A rivethead or rivet head is a person associated with the industrial dance music scene. In stark contrast to the original industrial culture, whose performers and heterogeneous audience were sometimes referred to as "industrialists", the rivethead scene is a coherent youth culture closely linked to a discernible fashion style. The scene emerged in the late 1980s on the basis of electro-industrial, EBM, and industrial rock music. The associated dress style draws on military fashion and punk aesthetics with hints of fetish wear, mainly inspired by the scene's musical protagonists.

== Origins of the term ==
Initially, the term rivethead had been used since the 1940s as a nickname for North American automotive assembly line and steel construction workers; the term hit the mainstream through the publication of Ben Hamper's Rivethead: Tales From the Assembly Line, which is otherwise unrelated to the subculture.

Chase, founder of San Diego label Re-Constriction Records, is responsible for the term's meaning in the 1990s. In 1993, he released Rivet Head Culture, a compilation that contains several electro-industrial and industrial rock acts from the American underground music scene. In the same year, industrial rock group Chemlab − whose members were close friends of Chase − had released their debut album Burn Out at the Hydrogen Bar, which includes a track called "Rivet Head". Chemlab singer Jared Louche said he did not remember where the term came from, although he stated that this song title was in his mind for years.

== Music ==
The rivethead scene is remotely related but not directly connected to the industrial music culture. Industrial music is a genre of experimental and avant garde music, intertwined with graphical visualization (mostly with disturbing graphical content). The absence of conventional song structures, such as rhythm and melody, is a main characteristic of the genre, whereas the music preferred by the rivethead scene includes several danceable and song-oriented styles that are sometimes considered "post-industrial". Like post-punk, the term post-industrial describes a musical genre that developed distinctly from its roots and turned into several strands of sound, namely electro-industrial, electronic body music, and industrial rock, often referred to as industrial dance music. Those styles differ from traditional industrial music regarding aesthetics, sound, and production techniques.

== Aesthetics ==
The rivethead dress style has been inspired by military aesthetics, complemented by fashion "that mimics the grit and grime of industrial sectors in major metropolitan areas". Additionally, it borrows elements of punk fashion, such as a fanned and dyed Mohawk hairstyle, and fetish wear such as black leather and PVC tops, pants and shorts partly supplemented with modern primitive body modifications such as tattoos and piercings.

_____

— Tasks —
(1) Translate this sentence from the rivethead article into Spanish: "The scene emerged in the late 1980s on the basis of electro-industrial, EBM, and industrial rock music."
(2) Update the part of the rivethead article between "Chase, founder of" and "mind for years.", inclusive, so that "compilation" becomes "collection".
(3) According to the rivethead article, what strands of sound did the post-industrial genre turn into? List all of them.
The material from the dataset is separate from the rivethead article.

— Records drawn from a dataset —
_____

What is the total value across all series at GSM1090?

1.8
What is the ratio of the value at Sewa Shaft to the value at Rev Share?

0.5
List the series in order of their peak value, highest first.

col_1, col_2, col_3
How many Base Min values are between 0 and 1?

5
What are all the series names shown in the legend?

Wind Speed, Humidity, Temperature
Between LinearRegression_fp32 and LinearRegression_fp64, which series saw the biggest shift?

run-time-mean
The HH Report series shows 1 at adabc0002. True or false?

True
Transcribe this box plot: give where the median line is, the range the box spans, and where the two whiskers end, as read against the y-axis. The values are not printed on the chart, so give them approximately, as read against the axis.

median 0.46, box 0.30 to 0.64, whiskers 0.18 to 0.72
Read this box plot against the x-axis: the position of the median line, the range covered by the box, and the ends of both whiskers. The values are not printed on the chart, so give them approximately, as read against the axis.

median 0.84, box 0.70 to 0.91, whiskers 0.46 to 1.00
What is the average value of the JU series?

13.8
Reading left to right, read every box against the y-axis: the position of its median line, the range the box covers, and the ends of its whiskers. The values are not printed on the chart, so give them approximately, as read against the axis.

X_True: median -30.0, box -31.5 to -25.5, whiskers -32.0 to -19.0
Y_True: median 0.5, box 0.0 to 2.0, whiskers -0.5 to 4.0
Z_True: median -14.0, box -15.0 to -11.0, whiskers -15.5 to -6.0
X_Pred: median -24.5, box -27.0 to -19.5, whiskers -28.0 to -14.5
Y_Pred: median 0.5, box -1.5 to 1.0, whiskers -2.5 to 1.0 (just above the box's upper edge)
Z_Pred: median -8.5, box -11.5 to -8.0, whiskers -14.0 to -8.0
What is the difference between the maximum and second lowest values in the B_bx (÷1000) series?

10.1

_____

— Solved tasks —
(1) La escena surgió a finales de la década de 1980 a partir de la música electroindustrial, EBM y rock industrial.

(2)
Chase, founder of San Diego label Re-Constriction Records, is responsible for the term's meaning in the 1990s. In 1993, he released Rivet Head Culture, a collection that contains several electro-industrial and industrial rock acts from the American underground music scene. In the same year, industrial rock group Chemlab − whose members were close friends of Chase − had released their debut album Burn Out at the Hydrogen Bar, which includes a track called "Rivet Head". Chemlab singer Jared Louche said he did not remember where the term came from, although he stated that this song title was in his mind for years.

(3)
- electro-industrial
- electronic body music
- industrial rock